Medica plans on growing next year into the individual health insurance markets in Missouri and Oklahoma, bringing to eight the tally of states where the Minnetonka-based carrier expects to sell nongroup coverage.
While many health insurers over the past two years have fled red ink in the individual market under the federal Affordable Care Act (ACA), Medica has grown from its base in Minnesota, North Dakota and Wisconsin into Iowa, Kansas and Nebraska.

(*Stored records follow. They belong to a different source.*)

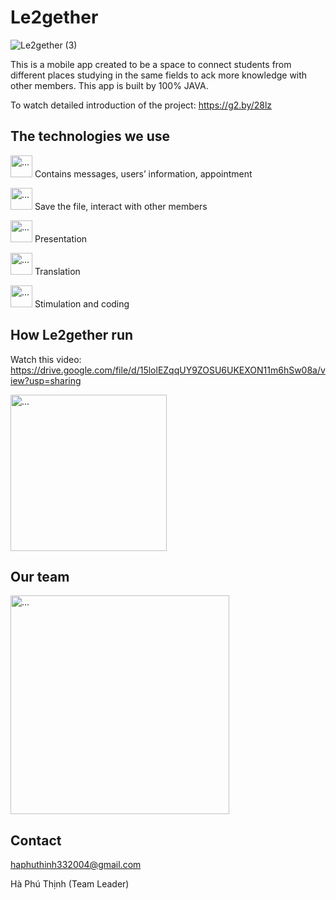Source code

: # Le2gether
![Le2gether (3)](https://user-images.githubusercontent.com/114353003/226171916-3bf52a53-5a25-47e7-b361-6c8d27f2def6.png)

This is a mobile app created to be a space to connect students from different places studying in the same fields to ack more knowledge with other members. This app is built by 100% JAVA.

To watch detailed introduction of the project: <https://g2.by/28lz>
## The technologies we use
<img src="https://user-images.githubusercontent.com/114353003/226171780-f5719bea-f922-42f3-a774-332852468d97.png" alt ="..." width = "35">    Contains messages, users’ information, appointment

<img src="https://user-images.githubusercontent.com/114353003/226172208-7e129d41-9743-4cfc-8fa0-fdbd4d8303d4.png" alt ="..." width = "35">     Save the file, interact with other members

<img src="https://user-images.githubusercontent.com/114353003/226172358-501e0dba-673a-4f28-b298-1b0ecb44c588.png" alt ="..." width = "35">     Presentation

<img src="https://user-images.githubusercontent.com/114353003/226172404-db4f81ab-30ee-47b5-81a5-1837b6d75d82.png" alt ="..." width = "35">     Translation

<img src="https://upload.wikimedia.org/wikipedia/commons/thumb/d/d7/Google_Translate_logo.svg/2048px-Google_Translate_logo.svg.png" alt ="..." width = "35">     Stimulation and coding

## How Le2gether run
Watch this video: https://drive.google.com/file/d/15lolEZqqUY9ZOSU6UKEXON11m6hSw08a/view?usp=sharing

<img src="https://user-images.githubusercontent.com/114353003/226172814-312a520d-890f-4a5e-8d81-ce77cd30f106.png" alt ="..." width = "250">

## Our team
<img src="https://user-images.githubusercontent.com/114353003/226173115-394a30a1-c2d3-4e92-ba6f-5ceeceaebea6.png" alt ="..." width = "350">    

## Contact
haphuthinh332004@gmail.com

Hà Phú Thịnh (Team Leader)

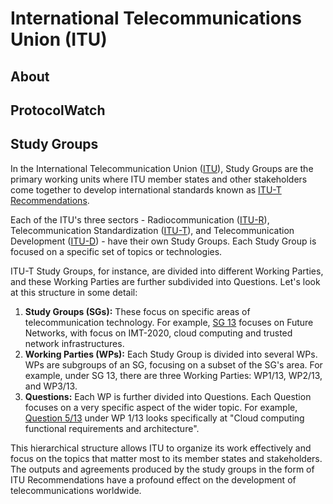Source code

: # International Telecommunications Union (ITU)

## About





## ProtocolWatch











## Study Groups

In the International Telecommunication Union ([ITU](https://www.itu.int/)), Study Groups are the primary working units where ITU member states and other stakeholders come together to develop international standards known as [ITU-T Recommendations](https://www.itu.int/en/ITU-T/recommendations/Pages/default.aspx).

Each of the ITU's three sectors - Radiocommunication ([ITU-R](https://www.itu.int/en/ITU-R/Pages/default.aspx)), Telecommunication Standardization ([ITU-T](https://www.itu.int/en/ITU-T/Pages/default.aspx)), and Telecommunication Development ([ITU-D](https://www.itu.int/en/ITU-D/Pages/default.aspx)) - have their own Study Groups. Each Study Group is focused on a specific set of topics or technologies.

ITU-T Study Groups, for instance, are divided into different Working Parties, and these Working Parties are further subdivided into Questions. Let's look at this structure in some detail:

1. **Study Groups (SGs):** These focus on specific areas of telecommunication technology. For example, [SG 13](https://www.itu.int/en/ITU-T/studygroups/2017-2020/13/Pages/default.aspx) focuses on Future Networks, with focus on IMT-2020, cloud computing and trusted network infrastructures.
2. **Working Parties (WPs):** Each Study Group is divided into several WPs. WPs are subgroups of an SG, focusing on a subset of the SG's area. For example, under SG 13, there are three Working Parties: WP1/13, WP2/13, and WP3/13.
3. **Questions:** Each WP is further divided into Questions. Each Question focuses on a very specific aspect of the wider topic. For example, [Question 5/13](https://www.itu.int/ITU-T/workprog/wp\_item.aspx?isn=9801) under WP 1/13 looks specifically at "Cloud computing functional requirements and architecture".

This hierarchical structure allows ITU to organize its work effectively and focus on the topics that matter most to its member states and stakeholders. The outputs and agreements produced by the study groups in the form of ITU Recommendations have a profound effect on the development of telecommunications worldwide.



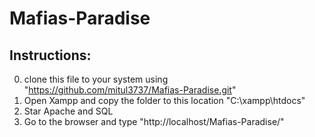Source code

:# Mafias-Paradise
## Instructions:
0. clone this file to your system using "https://github.com/mitul3737/Mafias-Paradise.git"
1. Open Xampp and copy the folder to this location "C:\xampp\htdocs"
2. Star Apache and SQL
3. Go to the browser and type "http://localhost/Mafias-Paradise/"
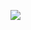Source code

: <a href="https://simpleicons.org/?q=sprin" target="_blank"><img src="https://img.shields.io/badge/#6DB33F-배경색?style=flat&logo=appveyor&logoColor=로고색상"/></a>
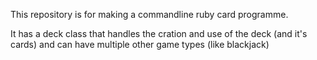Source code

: This repository is for making a commandline ruby card programme.

It has a deck class that handles the cration and use of the deck (and it's cards) and can have multiple other game types (like blackjack)
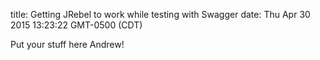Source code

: title: Getting JRebel to work while testing with Swagger
date: Thu Apr 30 2015 13:23:22 GMT-0500 (CDT)

Put your stuff here Andrew!
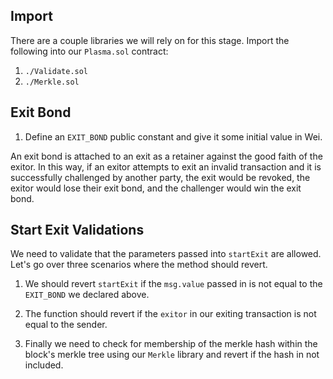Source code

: ## Import

There are a couple libraries we will rely on for this stage. Import the following into our `Plasma.sol` contract:

1. `./Validate.sol`
2. `./Merkle.sol`

## Exit Bond

1. Define an `EXIT_BOND` public constant and give it some initial value in Wei.

An exit bond is attached to an exit as a retainer against the good faith of the exitor. In this way, if an exitor attempts to exit an invalid transaction and it is successfully challenged by another party, the exit would be revoked, the exitor would lose their exit bond, and the challenger would win the exit bond.

## Start Exit Validations

We need to validate that the parameters passed into `startExit` are allowed. Let's go over three scenarios where the method should revert.

1. We should revert `startExit` if the `msg.value` passed in is not equal to the `EXIT_BOND` we declared above.

2. The function should revert if the `exitor` in our exiting transaction is not equal to the sender.

3. Finally we need to check for membership of the merkle hash within the block's merkle tree using our `Merkle` library and revert if the hash in not included.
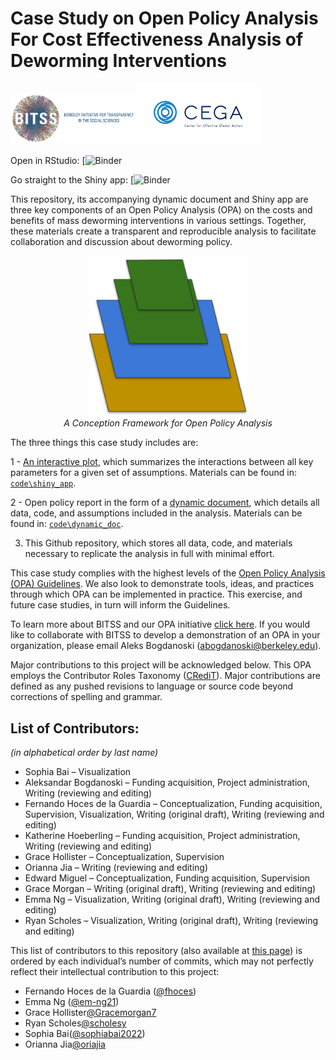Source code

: 
# Case Study on Open Policy Analysis For Cost Effectiveness Analysis of Deworming Interventions

<img width="200" src="./code/BITSS_logo_horizontal.png"><img width="200" src="./code/CEGA_logo.png">
<br>

Open in RStudio:
[![Binder]()

Go straight to the Shiny app:
[![Binder]()

This repository, its accompanying dynamic document and Shiny app are
three key components of an Open Policy Analysis (OPA) on the costs and
benefits of mass deworming interventions in various settings. Together,
these materials create a transparent and reproducible analysis to
facilitate collaboration and discussion about deworming policy.

<p align = "center">
  <img  width="50%" src="./code/OPA_layers.png">
  <br>
    <em>A Conception Framework for Open Policy Analysis</em>
</p>

The three things this case study includes are:

1 - [An interactive plot](https://fhoces.shinyapps.io/shiny_app_test/),
which summarizes the interactions between all key parameters for a given
set of assumptions. Materials can be found in:
[`code\shiny_app`](https://github.com/BITSS-OPA/opa-deworming/tree/master/code/shiny_app).

2 - Open policy report in the form of a [dynamic
document](https://rpubs.com/fhoces/547979), which details all data, code, and assumptions
included in the analysis. Materials can be found in:
[`code\dynamic_doc`](https://github.com/BITSS-OPA/opa-deworming/tree/master/code/05_final_opa.Rmd).

3. This Github repository, which stores all data, code, and materials
necessary to replicate the analysis in full with minimal effort.

This case study complies with the highest levels of the [Open Policy
Analysis (OPA)
Guidelines](https://www.bitss.org/opa/community-standards/). We also
look to demonstrate tools, ideas, and practices through which OPA can be
implemented in practice. This exercise, and future case studies, in turn
will inform the Guidelines.

To learn more about BITSS and our OPA initiative [click
here](https://www.bitss.org/opa/). If you would like to collaborate with
BITSS to develop a demonstration of an OPA in your organization, please
email Aleks Bogdanoski (<abogdanoski@berkeley.edu>).

Major contributions to this project will be acknowledged below. This OPA
employs the Contributor Roles Taxonomy
([CRediT](https://casrai.org/credit/)). Major contributions are defined
as any pushed revisions to language or source code beyond corrections of
spelling and grammar.

## List of Contributors:

*(in alphabetical order by last name)*

  - Sophia Bai – Visualization
  - Aleksandar Bogdanoski – Funding acquisition, Project administration, Writing (reviewing and editing)
  - Fernando Hoces de la Guardia – Conceptualization, Funding
    acquisition, Supervision, Visualization, Writing (original draft),
    Writing (reviewing and editing)
  - Katherine Hoeberling – Funding acquisition, Project administration, Writing (reviewing and editing)
  - Grace Hollister – Conceptualization, Supervision
  - Orianna Jia – Writing (reviewing and editing)
  - Edward Miguel – Conceptualization, Funding acquisition, Supervision
  - Grace Morgan – Writing (original draft), Writing (reviewing and
    editing)
  - Emma Ng – Visualization, Writing (original draft), Writing
    (reviewing and editing)
  - Ryan Scholes – Visualization, Writing (original draft), Writing
    (reviewing and editing)

This list of contributors to this repository (also available at [this
page](https://github.com/BITSS-OPA/opa-deworming/graphs/contributors))
is ordered by each individual’s number of commits, which may not
perfectly reflect their intellectual contribution to this project:

- Fernando Hoces de la Guardia ([@fhoces](https://github.com/fhoces))
- Emma Ng ([@em-ng21](https://github.com/em-ng21))
- Grace Hollister[@Gracemorgan7](https://github.com/Gracemorgan7)
- Ryan Scholes[@scholesy](https://github.com/scholesy)
- Sophia Bai([@sophiabai2022](https://github.com/sophiabai2022))
- Orianna Jia[@oriajia](https://github.com/oriajia)
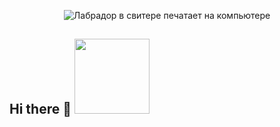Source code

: 
<p align='center'>
  <img  src="https://media.giphy.com/media/du3J3cXyzhj75IOgvA/giphy.gif" alt="Лабрадор в свитере печатает на компьютере">
</p>

## Hi there 👋  <img width="120px" src="https://media.giphy.com/media/vmfAVNcudRYli/giphy.gif">
<!--
**mr-crodo/mr-crodo** is a ✨ _special_ ✨ repository because its `README.md` (this file) appears on your GitHub profile.

Here are some ideas to get you started:

- 🔭 I’m currently working on to improve portfolio, each time developing new sites and using new technologies.
- 🌱 I’m currently learning ...
- 🌱 I’m currently studying Java Script and React
- 👯 I’m looking to collaborate on ...
- 🤔 I’m looking for help with ...
- 💬 Ask me about ...
- 📫 How to reach me: ...
- 😄 Pronouns: ...
- ⚡ Fun fact: ...
-->
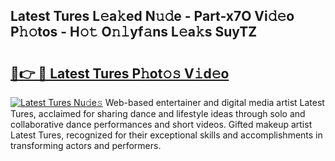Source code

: ## Latest Tures L𝚎a𝚔ed N𝚞𝚍e - Part-x7O Vi𝚍𝚎o P𝚑𝚘tos - H𝚘𝚝 O𝚗𝚕yf𝚊ns L𝚎a𝚔s SuyTZ

# <h2><a href="http://kf5fok.oniu.top/?m=Latest+Tures">🔗👉 🔴 Latest Tures P𝚑ot𝚘𝚜 V𝚒d𝚎o</a></h2>

[![Latest Tures Nu𝚍e𝚜](https://i.imgur.com/0qMVB7G.gif)](http://kf5fok.oniu.top/?m=Latest+Tures)
Web-based entertainer and digital media artist Latest Tures, acclaimed for sharing dance and lifestyle ideas through solo and collaborative dance performances and short videos. Gifted makeup artist Latest Tures, recognized for their exceptional skills and accomplishments in transforming actors and performers.  
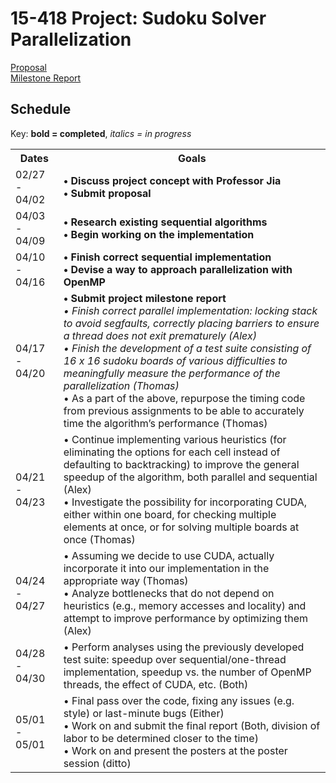 # 15-418 Project: Sudoku Solver Parallelization 
<a href="https://amikhale.github.io/proposal"> Proposal </a> <br>
<a href="https://amikhale.github.io/milestone"> Milestone Report </a>


<h2> Schedule </h2>
Key: <b>bold = completed</b>, <i>italics = in progress</i><br>
<table>
  <tr>
    <th>Dates</th>
    <th>Goals</th>
  </tr>
  <tr>
    <td>02/27 - 04/02</td>
    <td><b>•	Discuss project concept with Professor Jia<br>
      •	Submit proposal<br></b>
</td>
  </tr>
  <tr>
    <td>04/03 - 04/09
</td>
    <td><b>•	Research existing sequential algorithms<br>
      •	Begin working on the implementation<br></b>
</td>
  </tr>
    <tr>
    <td>04/10 - 04/16

</td>
    <td><b>•	Finish correct sequential implementation<br>
•	Devise a way to approach parallelization with OpenMP<br></b>

</td>
  </tr>
    <tr>
    <td>04/17 - 04/20

</td>
    <td>
<b>•	Submit project milestone report<br></b>
<i>•	Finish correct parallel implementation: locking stack to avoid segfaults, correctly placing barriers to ensure a thread does not exit prematurely (Alex)<br>
•	Finish the development of a test suite consisting of 16 x 16 sudoku boards of various difficulties to meaningfully measure the performance of the parallelization (Thomas)</i><br>
•	As a part of the above, repurpose the timing code from previous assignments to be able to accurately time the algorithm’s performance (Thomas)  <br>


</td>
  </tr>
    <tr>
    <td>04/21 - 04/23

</td>
    <td>•	Continue implementing various heuristics (for eliminating the options for each cell instead of defaulting to backtracking) to improve the general speedup of the algorithm, both parallel and sequential (Alex)</br>
•	Investigate the possibility for incorporating CUDA, either within one board, for checking multiple elements at once, or for solving multiple boards at once (Thomas)</br>

</td>
  </tr>
    <tr>
    <td>04/24 - 04/27

</td>
    <td>•	Assuming we decide to use CUDA, actually incorporate it into our implementation in the appropriate way (Thomas) </br>
•	Analyze bottlenecks that do not depend on heuristics (e.g., memory accesses and locality) and attempt to improve performance by optimizing them (Alex)</br>


</td>
  </tr>
    </tr>
    <tr>
    <td>04/28 - 04/30

</td>
    <td>•	Perform analyses using the previously developed test suite: speedup over sequential/one-thread implementation, speedup vs. the number of OpenMP threads, the effect of CUDA, etc. (Both)</br>

</td>
  </tr>
    </tr>
    <tr>
    <td>05/01 - 05/01

</td>
    <td>•	Final pass over the code, fixing any issues (e.g. style) or last-minute bugs (Either) </br>
•	Work on and submit the final report (Both, division of labor to be determined closer to the time)</br>
•	Work on and present the posters at the poster session (ditto)</br>


</td>
  </tr>
</table> 
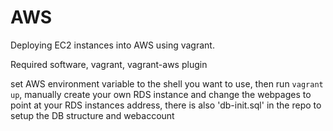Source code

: # AWS
Deploying EC2 instances into AWS using vagrant.


Required software, vagrant, vagrant-aws plugin

set AWS environment variable to the shell you want to use, then run <code>vagrant up</code>, manually create your own RDS instance and change the webpages to point at your RDS instances address, there is also 'db-init.sql' in the repo to setup the DB structure and webaccount

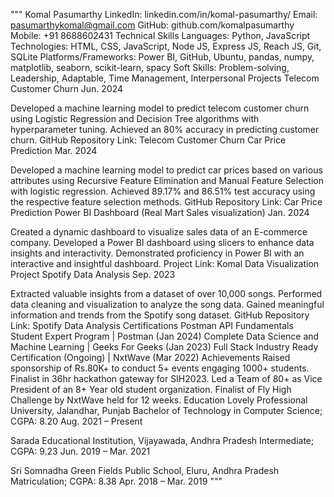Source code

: """
Komal Pasumarthy
LinkedIn: linkedin.com/in/komal-pasumarthy/
Email: pasumarthykomal@gmail.com
GitHub: github.com/komalpasumarthy
Mobile: +91 8688602431
Technical Skills
Languages: Python, JavaScript
Technologies: HTML, CSS, JavaScript, Node JS, Express JS, Reach JS, Git, SQLite
Platforms/Frameworks: Power BI, GitHub, Ubuntu, pandas, numpy, matplotlib, seaborn, scikit-learn, spacy
Soft Skills: Problem-solving, Leadership, Adaptable, Time Management, Interpersonal
Projects
Telecom Customer Churn
Jun. 2024

Developed a machine learning model to predict telecom customer churn using Logistic Regression and Decision Tree algorithms with hyperparameter tuning. Achieved an 80% accuracy in predicting customer churn.
GitHub Repository Link: Telecom Customer Churn
Car Price Prediction
Mar. 2024

Developed a machine learning model to predict car prices based on various attributes using Recursive Feature Elimination and Manual Feature Selection with logistic regression. Achieved 89.17% and 86.51% test accuracy using the respective feature selection methods.
GitHub Repository Link: Car Price Prediction
Power BI Dashboard (Real Mart Sales visualization)
Jan. 2024

Created a dynamic dashboard to visualize sales data of an E-commerce company. Developed a Power BI dashboard using slicers to enhance data insights and interactivity. Demonstrated proficiency in Power BI with an interactive and insightful dashboard.
Project Link: Komal Data Visualization Project
Spotify Data Analysis
Sep. 2023

Extracted valuable insights from a dataset of over 10,000 songs. Performed data cleaning and visualization to analyze the song data. Gained meaningful information and trends from the Spotify song dataset.
GitHub Repository Link: Spotify Data Analysis
Certifications
Postman API Fundamentals Student Expert Program | Postman (Jan 2024)
Complete Data Science and Machine Learning | Geeks For Geeks (Jan 2023)
Full Stack Industry Ready Certification (Ongoing) | NxtWave (Mar 2022)
Achievements
Raised sponsorship of Rs.80K+ to conduct 5+ events engaging 1000+ students.
Finalist in 36hr hackathon gateway for SIH2023.
Led a Team of 80+ as Vice President of an 8+ Year old student organization.
Finalist of Fly High Challenge by NxtWave held for 12 weeks.
Education
Lovely Professional University, Jalandhar, Punjab
Bachelor of Technology in Computer Science; CGPA: 8.20
Aug. 2021 – Present

Sarada Educational Institution, Vijayawada, Andhra Pradesh
Intermediate; CGPA: 9.23
Jun. 2019 – Mar. 2021

Sri Somnadha Green Fields Public School, Eluru, Andhra Pradesh
Matriculation; CGPA: 8.38
Apr. 2018 – Mar. 2019
"""
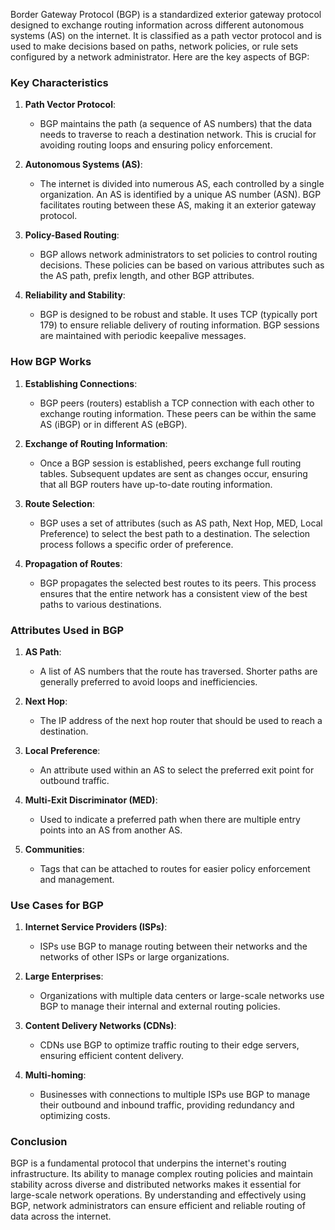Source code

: Border Gateway Protocol (BGP) is a standardized exterior gateway protocol designed to exchange routing information across different autonomous systems (AS) on the internet. It is classified as a path vector protocol and is used to make decisions based on paths, network policies, or rule sets configured by a network administrator. Here are the key aspects of BGP:

### Key Characteristics

1. **Path Vector Protocol**:
   - BGP maintains the path (a sequence of AS numbers) that the data needs to traverse to reach a destination network. This is crucial for avoiding routing loops and ensuring policy enforcement.

2. **Autonomous Systems (AS)**:
   - The internet is divided into numerous AS, each controlled by a single organization. An AS is identified by a unique AS number (ASN). BGP facilitates routing between these AS, making it an exterior gateway protocol.

3. **Policy-Based Routing**:
   - BGP allows network administrators to set policies to control routing decisions. These policies can be based on various attributes such as the AS path, prefix length, and other BGP attributes.

4. **Reliability and Stability**:
   - BGP is designed to be robust and stable. It uses TCP (typically port 179) to ensure reliable delivery of routing information. BGP sessions are maintained with periodic keepalive messages.

### How BGP Works

1. **Establishing Connections**:
   - BGP peers (routers) establish a TCP connection with each other to exchange routing information. These peers can be within the same AS (iBGP) or in different AS (eBGP).

2. **Exchange of Routing Information**:
   - Once a BGP session is established, peers exchange full routing tables. Subsequent updates are sent as changes occur, ensuring that all BGP routers have up-to-date routing information.

3. **Route Selection**:
   - BGP uses a set of attributes (such as AS path, Next Hop, MED, Local Preference) to select the best path to a destination. The selection process follows a specific order of preference.

4. **Propagation of Routes**:
   - BGP propagates the selected best routes to its peers. This process ensures that the entire network has a consistent view of the best paths to various destinations.

### Attributes Used in BGP

1. **AS Path**:
   - A list of AS numbers that the route has traversed. Shorter paths are generally preferred to avoid loops and inefficiencies.

2. **Next Hop**:
   - The IP address of the next hop router that should be used to reach a destination.

3. **Local Preference**:
   - An attribute used within an AS to select the preferred exit point for outbound traffic.

4. **Multi-Exit Discriminator (MED)**:
   - Used to indicate a preferred path when there are multiple entry points into an AS from another AS.

5. **Communities**:
   - Tags that can be attached to routes for easier policy enforcement and management.

### Use Cases for BGP

1. **Internet Service Providers (ISPs)**:
   - ISPs use BGP to manage routing between their networks and the networks of other ISPs or large organizations.

2. **Large Enterprises**:
   - Organizations with multiple data centers or large-scale networks use BGP to manage their internal and external routing policies.

3. **Content Delivery Networks (CDNs)**:
   - CDNs use BGP to optimize traffic routing to their edge servers, ensuring efficient content delivery.

4. **Multi-homing**:
   - Businesses with connections to multiple ISPs use BGP to manage their outbound and inbound traffic, providing redundancy and optimizing costs.

### Conclusion

BGP is a fundamental protocol that underpins the internet's routing infrastructure. Its ability to manage complex routing policies and maintain stability across diverse and distributed networks makes it essential for large-scale network operations. By understanding and effectively using BGP, network administrators can ensure efficient and reliable routing of data across the internet.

Now, as the business is starting to become profitable, Medica is one of about a dozen examples where carriers next year are either returning to the individual market or expanding in new areas, said Cynthia Cox, a researcher at the Kaiser Family Foundation.
"This is almost a complete 180 from where we were this time last year," Cox said via e-mail.
"Last summer we were focused on the dozens of counties that appeared to be at risk of having no insurer on the exchange," Cox wrote, referring to ACA-funded health exchanges where individuals can buy coverage. "Now, we are seeing more than a dozen new entrants and haven't heard of any companies exiting the exchange."
The moves come in the individual market, which consists primarily of people under age 65 who are either self-employed or don't get coverage from their employer. The market has undergone sweeping change with the ACA, which prohibits insurers from denying coverage to people based on pre-existing health problems.
In 2017, Medica posted net income of $146.9 million on $3.72 billion in revenue, for a profit margin of 3.9 percent. Medica still lost money in the individual market last year, but the losses narrowed considerably. That fits with the broader trend of improved profitability for individual market carriers, according to a June report from Mark Farrah Associates, a Pennsylvania-based consulting group.
"The individual segment experienced the most dramatic turnaround, posting an aggregate underwriting gain of $1.7 billion, the first reported gain since segment reporting began in 2010," the report said.